── Available data ──

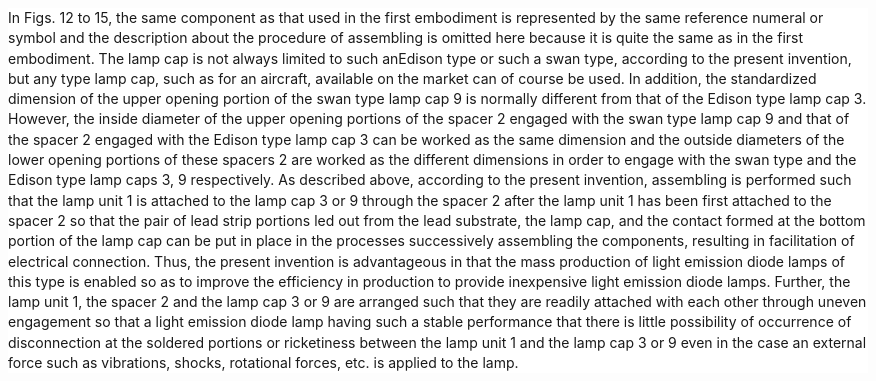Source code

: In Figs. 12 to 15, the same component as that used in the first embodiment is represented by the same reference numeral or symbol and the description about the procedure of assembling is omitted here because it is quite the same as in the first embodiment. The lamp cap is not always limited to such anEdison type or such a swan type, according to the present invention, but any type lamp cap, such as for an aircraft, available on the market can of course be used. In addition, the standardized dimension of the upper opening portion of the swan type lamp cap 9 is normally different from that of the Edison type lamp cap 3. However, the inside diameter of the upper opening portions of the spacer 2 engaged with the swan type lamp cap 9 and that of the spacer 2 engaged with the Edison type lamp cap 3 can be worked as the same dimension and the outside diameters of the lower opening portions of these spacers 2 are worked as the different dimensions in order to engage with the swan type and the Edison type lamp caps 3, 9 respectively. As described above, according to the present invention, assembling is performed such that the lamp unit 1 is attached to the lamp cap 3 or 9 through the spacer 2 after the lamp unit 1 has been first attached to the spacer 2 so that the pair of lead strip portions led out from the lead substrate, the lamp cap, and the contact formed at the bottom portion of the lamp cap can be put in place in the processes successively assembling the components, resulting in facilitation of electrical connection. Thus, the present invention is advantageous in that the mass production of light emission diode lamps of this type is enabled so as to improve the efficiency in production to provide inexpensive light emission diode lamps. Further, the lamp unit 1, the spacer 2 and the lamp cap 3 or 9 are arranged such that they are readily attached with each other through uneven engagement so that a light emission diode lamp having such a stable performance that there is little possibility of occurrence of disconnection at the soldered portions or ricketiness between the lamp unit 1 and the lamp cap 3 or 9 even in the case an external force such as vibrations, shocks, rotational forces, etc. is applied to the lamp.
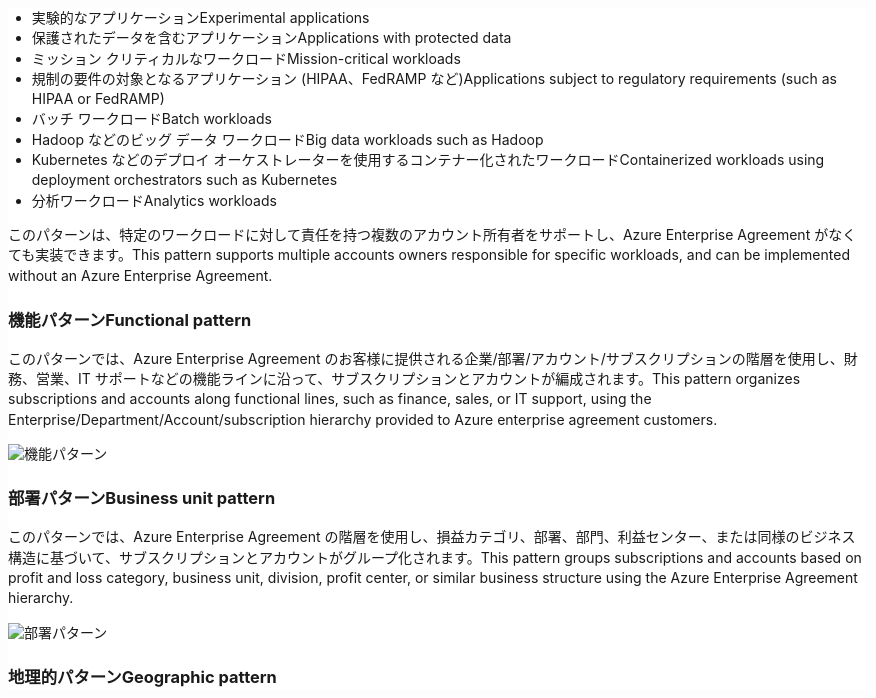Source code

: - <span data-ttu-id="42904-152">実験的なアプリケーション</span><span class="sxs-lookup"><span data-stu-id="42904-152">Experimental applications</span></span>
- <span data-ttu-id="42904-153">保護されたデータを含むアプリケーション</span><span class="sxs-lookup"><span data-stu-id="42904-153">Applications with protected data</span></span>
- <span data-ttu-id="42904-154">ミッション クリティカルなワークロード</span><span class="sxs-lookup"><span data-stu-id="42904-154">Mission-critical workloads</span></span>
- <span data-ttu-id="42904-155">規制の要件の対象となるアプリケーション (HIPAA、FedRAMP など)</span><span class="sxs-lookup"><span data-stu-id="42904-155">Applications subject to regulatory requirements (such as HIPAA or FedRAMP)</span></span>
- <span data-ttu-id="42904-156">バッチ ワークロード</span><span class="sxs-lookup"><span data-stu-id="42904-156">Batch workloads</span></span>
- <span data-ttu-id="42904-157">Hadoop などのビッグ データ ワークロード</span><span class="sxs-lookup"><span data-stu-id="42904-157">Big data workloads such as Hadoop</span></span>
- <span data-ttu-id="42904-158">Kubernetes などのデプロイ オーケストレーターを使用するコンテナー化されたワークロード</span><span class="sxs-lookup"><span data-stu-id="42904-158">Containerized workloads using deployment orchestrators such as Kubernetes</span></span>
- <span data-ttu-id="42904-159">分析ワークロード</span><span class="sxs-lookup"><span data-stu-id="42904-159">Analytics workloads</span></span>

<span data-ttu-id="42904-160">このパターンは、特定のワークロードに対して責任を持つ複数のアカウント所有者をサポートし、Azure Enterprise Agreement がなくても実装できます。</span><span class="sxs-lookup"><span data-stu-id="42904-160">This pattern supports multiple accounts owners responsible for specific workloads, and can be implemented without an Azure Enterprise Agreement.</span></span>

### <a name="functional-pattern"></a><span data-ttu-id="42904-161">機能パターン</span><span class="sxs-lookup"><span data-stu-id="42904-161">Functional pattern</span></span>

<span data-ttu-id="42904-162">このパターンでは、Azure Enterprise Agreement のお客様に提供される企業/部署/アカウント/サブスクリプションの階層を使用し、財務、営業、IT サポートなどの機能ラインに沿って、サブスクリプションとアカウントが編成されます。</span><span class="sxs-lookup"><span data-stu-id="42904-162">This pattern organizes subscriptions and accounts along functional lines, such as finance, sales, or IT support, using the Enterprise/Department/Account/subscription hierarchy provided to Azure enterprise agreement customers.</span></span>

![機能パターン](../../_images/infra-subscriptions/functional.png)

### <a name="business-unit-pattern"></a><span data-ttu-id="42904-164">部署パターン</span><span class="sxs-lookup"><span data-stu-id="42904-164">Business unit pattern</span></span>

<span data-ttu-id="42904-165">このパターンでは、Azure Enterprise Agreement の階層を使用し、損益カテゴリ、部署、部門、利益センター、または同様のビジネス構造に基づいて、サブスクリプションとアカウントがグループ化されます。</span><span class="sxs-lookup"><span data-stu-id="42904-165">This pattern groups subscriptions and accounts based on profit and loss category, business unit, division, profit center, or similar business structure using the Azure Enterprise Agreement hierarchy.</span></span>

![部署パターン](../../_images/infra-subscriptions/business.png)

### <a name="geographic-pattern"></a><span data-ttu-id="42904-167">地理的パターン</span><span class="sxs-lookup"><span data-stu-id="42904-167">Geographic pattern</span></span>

───
── Available data ──

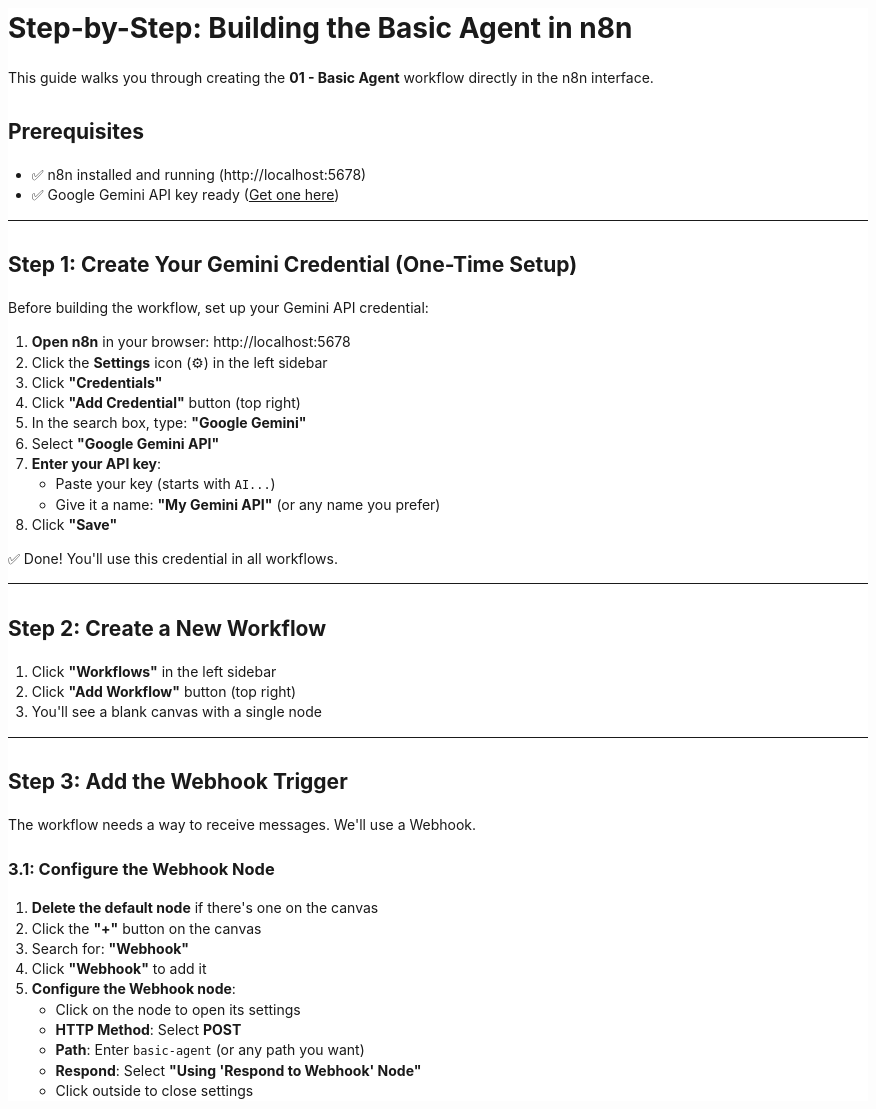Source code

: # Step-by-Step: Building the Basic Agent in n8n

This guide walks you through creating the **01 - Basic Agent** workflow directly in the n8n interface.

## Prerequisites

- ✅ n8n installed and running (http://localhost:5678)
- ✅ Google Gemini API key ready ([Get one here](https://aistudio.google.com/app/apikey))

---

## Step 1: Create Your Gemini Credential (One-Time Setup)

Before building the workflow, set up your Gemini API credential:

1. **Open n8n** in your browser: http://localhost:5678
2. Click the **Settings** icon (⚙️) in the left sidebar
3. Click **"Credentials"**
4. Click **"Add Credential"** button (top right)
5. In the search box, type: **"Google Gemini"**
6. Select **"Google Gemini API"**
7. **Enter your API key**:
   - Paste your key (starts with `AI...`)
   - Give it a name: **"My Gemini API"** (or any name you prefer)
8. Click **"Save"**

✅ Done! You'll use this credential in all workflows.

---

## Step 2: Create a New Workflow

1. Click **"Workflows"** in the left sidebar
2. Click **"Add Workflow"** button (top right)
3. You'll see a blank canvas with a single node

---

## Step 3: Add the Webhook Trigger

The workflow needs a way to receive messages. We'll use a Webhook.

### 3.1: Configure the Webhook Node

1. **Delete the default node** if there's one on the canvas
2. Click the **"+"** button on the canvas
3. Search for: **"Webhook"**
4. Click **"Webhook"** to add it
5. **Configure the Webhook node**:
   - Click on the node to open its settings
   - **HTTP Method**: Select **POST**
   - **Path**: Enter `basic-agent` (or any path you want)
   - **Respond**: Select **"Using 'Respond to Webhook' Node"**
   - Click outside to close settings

───

**Assignment**
Can you copy out, unchanged, the part of the entries above that opens with the line containing "## Prerequisites" and closes with the line containing "Before building the"?

**Output of the task**
## Prerequisites

- ✅ n8n installed and running (http://localhost:5678)
- ✅ Google Gemini API key ready ([Get one here](https://aistudio.google.com/app/apikey))

---

## Step 1: Create Your Gemini Credential (One-Time Setup)

Before building the workflow, set up your Gemini API credential:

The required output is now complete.